▶ _Try it_: Wherever "name" shows up in the records below, copy the whole line.

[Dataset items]

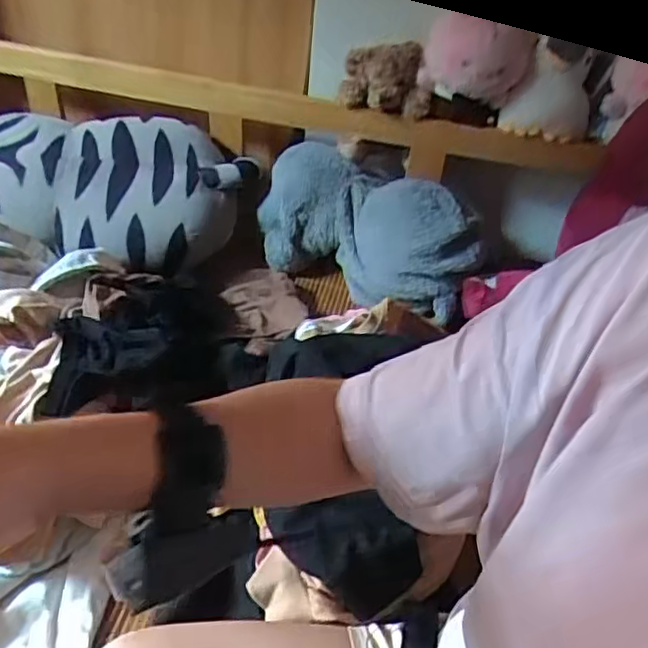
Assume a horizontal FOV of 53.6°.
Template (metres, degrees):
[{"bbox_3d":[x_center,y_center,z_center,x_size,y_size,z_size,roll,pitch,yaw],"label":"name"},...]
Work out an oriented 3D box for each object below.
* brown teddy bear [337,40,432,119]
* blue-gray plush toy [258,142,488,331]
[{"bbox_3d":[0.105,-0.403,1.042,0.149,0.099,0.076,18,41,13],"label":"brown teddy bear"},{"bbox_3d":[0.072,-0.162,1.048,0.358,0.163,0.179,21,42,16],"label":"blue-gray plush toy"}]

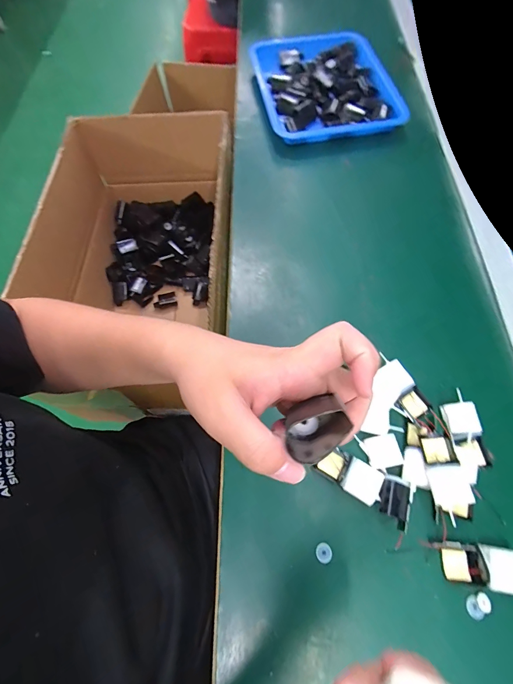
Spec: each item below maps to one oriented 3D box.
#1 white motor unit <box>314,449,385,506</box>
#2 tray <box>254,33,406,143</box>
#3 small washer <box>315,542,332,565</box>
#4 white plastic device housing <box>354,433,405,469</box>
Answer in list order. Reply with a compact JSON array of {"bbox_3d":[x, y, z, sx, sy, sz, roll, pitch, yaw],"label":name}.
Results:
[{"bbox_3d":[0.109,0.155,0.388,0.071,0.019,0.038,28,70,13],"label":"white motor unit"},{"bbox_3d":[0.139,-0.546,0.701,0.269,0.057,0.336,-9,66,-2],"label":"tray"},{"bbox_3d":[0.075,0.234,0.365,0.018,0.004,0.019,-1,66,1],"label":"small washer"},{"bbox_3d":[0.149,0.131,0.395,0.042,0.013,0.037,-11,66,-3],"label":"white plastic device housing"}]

▶ _Result_:
[{"bbox_3d":[x_center,y_center,z_center,x_size,y_size,z_size,roll,pitch,yaw],"label":"name"},...]
Answer in list order. Reply with a compact JSON array of {"bbox_3d":[x, y, z, sx, sy, sz, roll, pitch, yaw],"label":name}.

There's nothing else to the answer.